Being a part of a family and/or a community is so important. I think for most of us, that is part of the problem and the trauma, we didn't/don't have those things. I am getting glimpses of what it feels like to have as I am trying to build up some friendships, but it feels like a long road and a long way away. Those glimpses show me how important it is and no wonder we feel as bad as we do without it. We need those things like we need air. I am not sure what you can do to break out of your isolation, but any small steps toward it would be a win. I didn't try for ever so long and I wish I had sooner. On the other hand, I may not have been ready, I'm not quite sure. I do think it is a really important, critical component of healing. Easier said than done, I know. All in all to say, I hear and relate to your pain around that.

I hope you can find a way to make the parent teacher meetings a bit more manageable. Do you know what exactly triggers you with the other teachers? It's really good you are recognizing ahead of time how challenging those meetings are for you. It gives you a chance to try to prepare and to look after yourself as best as possible.

rainydiary

Quote from: sanmagic7 on September 14, 2020, 02:09:27 AMi've also made 'consensual' decisions, but i can realize now that my thinking was distorted by irrational beliefs, teachings, and grooming that put me in places where, if i had been taught to be my own person w/ my own sense of boundaries, i would not have consented.

San - this really captures something I've been thinking about too.  I am trying to find my individuality yet feeling really bad about things I have done because of the way I was raised.  I hope to make peace with this. 

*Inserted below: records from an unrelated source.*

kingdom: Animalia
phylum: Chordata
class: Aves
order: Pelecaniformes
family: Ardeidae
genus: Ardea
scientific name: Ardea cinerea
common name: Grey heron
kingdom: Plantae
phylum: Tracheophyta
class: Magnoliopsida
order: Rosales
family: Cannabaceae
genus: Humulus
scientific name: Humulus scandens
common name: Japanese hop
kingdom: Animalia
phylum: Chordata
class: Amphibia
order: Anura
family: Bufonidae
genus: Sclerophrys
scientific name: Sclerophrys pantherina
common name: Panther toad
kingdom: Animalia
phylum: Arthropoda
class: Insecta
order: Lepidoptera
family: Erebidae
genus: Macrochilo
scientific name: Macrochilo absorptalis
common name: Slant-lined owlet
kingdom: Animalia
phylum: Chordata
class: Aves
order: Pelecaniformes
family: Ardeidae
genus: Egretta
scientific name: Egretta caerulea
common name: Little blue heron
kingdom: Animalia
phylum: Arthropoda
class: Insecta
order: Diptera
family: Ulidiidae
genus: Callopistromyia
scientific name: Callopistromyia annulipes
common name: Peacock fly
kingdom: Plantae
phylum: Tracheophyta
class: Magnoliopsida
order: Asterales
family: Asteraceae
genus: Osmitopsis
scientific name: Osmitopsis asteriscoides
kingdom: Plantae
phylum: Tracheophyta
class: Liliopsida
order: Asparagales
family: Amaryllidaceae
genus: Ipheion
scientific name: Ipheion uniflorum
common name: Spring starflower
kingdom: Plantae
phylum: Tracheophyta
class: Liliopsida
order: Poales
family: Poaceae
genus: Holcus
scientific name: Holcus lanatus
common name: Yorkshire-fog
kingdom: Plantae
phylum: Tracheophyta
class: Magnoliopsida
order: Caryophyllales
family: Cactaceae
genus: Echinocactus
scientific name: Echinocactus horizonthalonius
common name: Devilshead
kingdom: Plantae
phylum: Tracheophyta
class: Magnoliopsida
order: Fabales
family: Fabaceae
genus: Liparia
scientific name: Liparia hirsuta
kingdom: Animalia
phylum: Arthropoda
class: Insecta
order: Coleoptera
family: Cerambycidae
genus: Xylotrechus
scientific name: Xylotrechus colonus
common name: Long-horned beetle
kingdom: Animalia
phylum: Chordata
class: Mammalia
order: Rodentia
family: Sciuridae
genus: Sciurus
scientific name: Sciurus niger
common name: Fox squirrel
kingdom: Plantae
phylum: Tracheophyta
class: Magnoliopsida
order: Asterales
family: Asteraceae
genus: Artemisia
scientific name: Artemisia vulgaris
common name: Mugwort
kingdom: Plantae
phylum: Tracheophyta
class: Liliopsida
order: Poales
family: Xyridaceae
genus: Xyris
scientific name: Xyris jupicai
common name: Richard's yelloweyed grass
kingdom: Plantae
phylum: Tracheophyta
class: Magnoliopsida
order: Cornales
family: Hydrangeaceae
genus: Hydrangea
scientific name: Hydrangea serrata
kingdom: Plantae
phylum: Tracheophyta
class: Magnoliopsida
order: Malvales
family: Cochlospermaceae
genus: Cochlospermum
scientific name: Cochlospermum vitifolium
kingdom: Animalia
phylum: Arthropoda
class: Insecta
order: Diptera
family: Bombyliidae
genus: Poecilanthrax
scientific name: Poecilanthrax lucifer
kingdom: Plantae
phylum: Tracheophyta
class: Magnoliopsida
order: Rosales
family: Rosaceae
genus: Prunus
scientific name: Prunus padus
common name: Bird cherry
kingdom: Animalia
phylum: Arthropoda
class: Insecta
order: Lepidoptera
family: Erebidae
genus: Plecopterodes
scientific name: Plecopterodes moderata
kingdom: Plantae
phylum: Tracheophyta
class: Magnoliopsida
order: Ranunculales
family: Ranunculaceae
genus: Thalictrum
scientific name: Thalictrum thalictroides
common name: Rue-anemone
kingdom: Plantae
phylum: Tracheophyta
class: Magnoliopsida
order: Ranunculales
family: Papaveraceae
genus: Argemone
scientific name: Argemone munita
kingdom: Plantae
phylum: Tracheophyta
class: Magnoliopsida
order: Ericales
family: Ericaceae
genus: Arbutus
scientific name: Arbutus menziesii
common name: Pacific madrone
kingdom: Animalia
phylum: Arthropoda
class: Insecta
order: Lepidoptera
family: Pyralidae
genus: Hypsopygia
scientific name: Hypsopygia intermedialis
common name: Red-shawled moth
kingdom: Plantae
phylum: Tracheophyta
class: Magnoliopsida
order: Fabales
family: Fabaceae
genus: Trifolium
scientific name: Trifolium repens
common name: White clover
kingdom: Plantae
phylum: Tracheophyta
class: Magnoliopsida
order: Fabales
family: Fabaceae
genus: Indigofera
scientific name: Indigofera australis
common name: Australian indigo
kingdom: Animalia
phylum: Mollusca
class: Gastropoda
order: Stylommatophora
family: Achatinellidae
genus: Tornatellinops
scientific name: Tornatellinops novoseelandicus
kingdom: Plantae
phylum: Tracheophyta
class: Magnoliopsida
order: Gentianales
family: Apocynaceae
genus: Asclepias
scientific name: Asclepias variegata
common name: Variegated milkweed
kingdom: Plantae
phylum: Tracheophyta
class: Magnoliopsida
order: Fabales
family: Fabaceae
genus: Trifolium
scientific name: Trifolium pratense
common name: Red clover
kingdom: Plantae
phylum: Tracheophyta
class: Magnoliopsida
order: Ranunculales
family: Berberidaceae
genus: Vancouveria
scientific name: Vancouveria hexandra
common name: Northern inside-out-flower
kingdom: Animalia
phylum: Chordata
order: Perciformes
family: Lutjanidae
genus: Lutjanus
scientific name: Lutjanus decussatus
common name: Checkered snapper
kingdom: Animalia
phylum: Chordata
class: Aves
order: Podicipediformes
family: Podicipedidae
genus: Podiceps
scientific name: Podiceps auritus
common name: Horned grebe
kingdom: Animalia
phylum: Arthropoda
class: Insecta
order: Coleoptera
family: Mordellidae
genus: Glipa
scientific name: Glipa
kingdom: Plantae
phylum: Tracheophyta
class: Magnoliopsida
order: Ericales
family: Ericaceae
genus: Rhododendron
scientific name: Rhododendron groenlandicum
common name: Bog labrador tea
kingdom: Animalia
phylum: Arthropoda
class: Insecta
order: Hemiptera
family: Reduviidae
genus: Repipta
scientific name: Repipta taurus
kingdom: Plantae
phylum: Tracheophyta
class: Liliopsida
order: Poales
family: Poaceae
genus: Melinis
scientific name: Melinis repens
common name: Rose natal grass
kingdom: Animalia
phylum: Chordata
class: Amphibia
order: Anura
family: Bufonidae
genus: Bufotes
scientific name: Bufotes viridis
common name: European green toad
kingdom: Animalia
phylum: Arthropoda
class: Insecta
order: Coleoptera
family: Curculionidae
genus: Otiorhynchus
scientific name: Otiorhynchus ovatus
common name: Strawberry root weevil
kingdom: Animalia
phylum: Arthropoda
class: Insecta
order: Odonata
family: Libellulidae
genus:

Owl - thank you for what you said.  I agree about taking small steps.  I thought I had found some people but they have their own stuff going on and continuing friendship with them is hard as they find their way on their own healing journeys.  I will keep trying especially with the support of you all. 

I made myself a log where I can try to write down what things help and what I notice around these meetings.  Today I made it through the first one.  I think that my colleagues were the harder ones to deal with than the parent.  This particular parent really triggers me because I think they are abusive toward their child - it is the kind of abuse others wouldn't recognize as abuse.  My colleagues don't hear my ideas and push me into their way of thinking.  In this particular situation it isn't worth the battle.  If they want paperwork to reflect something, great - I will keep doing what my heart tells me is right.  I don't feel like my degree and expertise matter - there are some people that think they know everything and want to be in control. 

I am really struggling with my career today.  I have made the same amount of money for the past 10 years.  Education in the US feels designed to keep people from advancing and making more.  Money isn't everything but it is crazy how this works.  Plus my district is talking about the deficit they will be in next school year - it makes me wonder how safe my job is and why I try so hard when there are these forces bigger than myself at play.  I don't know what else I would do to earn money. 

My workplace is so negative right now it is difficult to show up.